13 June 2022, The Tablet

Portuguese task force criticises ‘political obsession’ with euthanasia

Portugal's parliament approved an assisted dying bill on 9 May, prompting criticism from an inter-faith group on health issues.

Portuguese task force criticises ‘political obsession’ with euthanasia

The Palácio de São Bento in Lisbon, the seat of the Portuguese parliament which passed a bill to legalise euthanasia for the fourth time in the past four years.
Vladimir Varfolomeev/Flickr | Creative Commons

An inter-religious task force that coordinates common approaches to health issues in Portugal has criticised politicians' obsession with euthanasia, following the Portuguese parliament’s vote to legalise the practice on 9 May.

MPs approved four draft laws to legalise euthanasia and assisted suicide. This was the fourth time in the past four years that Parliament voted on a euthanasia law. The first time it was rejected, the second time it was approved and then rejected by the constitutional court, and the third time it was approved and then vetoed by the president.

“We take note of parliament’s obsession with euthanasia and assisted suicide. It seems to be the only answer that society, through its elected representatives, has to offer patients experiencing severe suffering,” says the task force, which includes representatives from Catholic, Protestant and Orthodox Churches, as well as Muslims, Jews, Hindus, Buddhists and Mormons.

Arguing that the promotion of euthanasia will only exacerbate the loneliness and isolation of those who are experiencing suffering, the taskforce says that the legalisation of these practices will encourage the rise of a “culture of death” and will put pressure on those who are ill to choose death so as not to be a burden on their families and loved ones.

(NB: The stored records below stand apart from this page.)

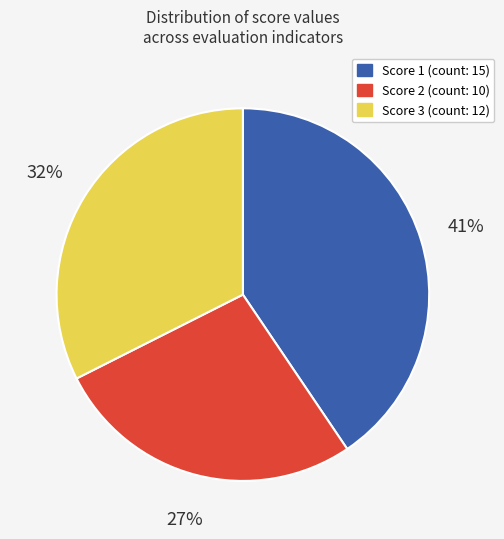

To the nearest percent, what is the average slice percentage?

33%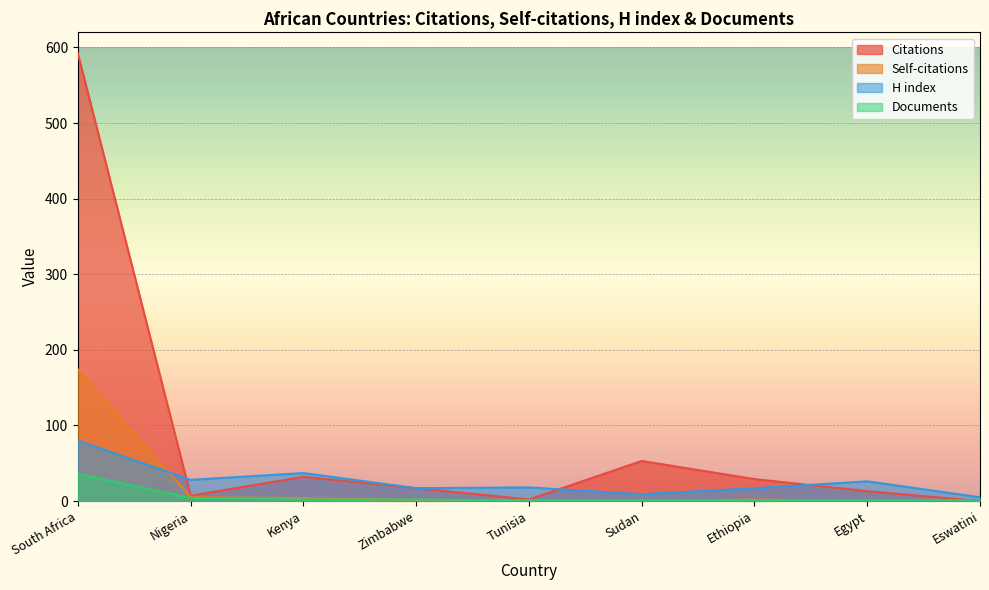

What is the highest value of the Citations series?

592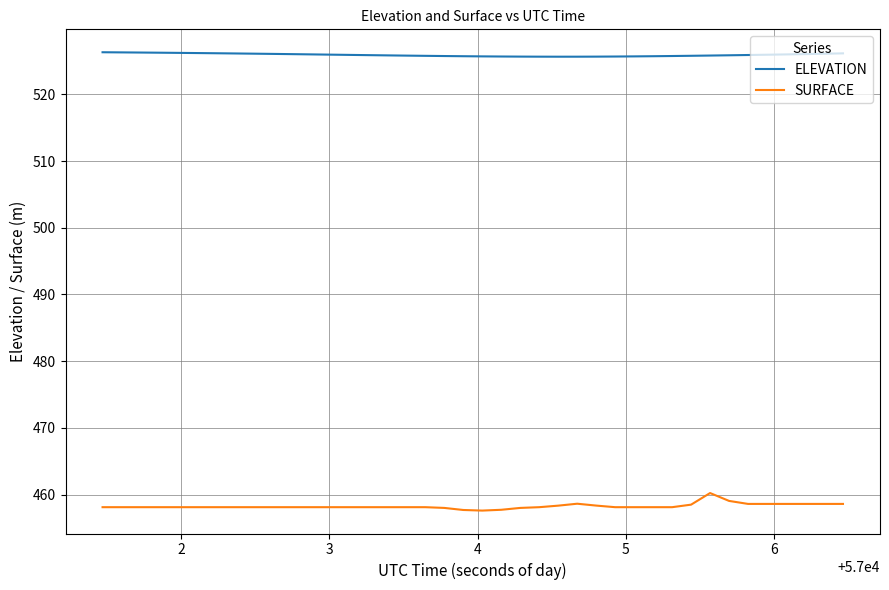

True or false: ELEVATION and SURFACE cross at least once.

False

Following this approval, the four draft laws must now be streamlined into one by a committee, and then voted on again point by point. If approved, the final bill will be sent to the president for ratification, but considering recent history, he will almost certainly send it to be examined by the constitutional court.

If approved by the court, the president will then have to decide if he signs it into law, or vetoes it. He can only veto a law once, and must ratify it if parliament approves it a second time, unchanged.

Preceding the debate in parliament, several experts and organisations were called upon to give their opinion on the proposals. As they had done on all previous occasions, the doctors’, nurses’ and lawyers’ guilds, as well as the National Ethics Committee, unanimously expressed their opposition to legalising euthanasia or assisted suicide in any form.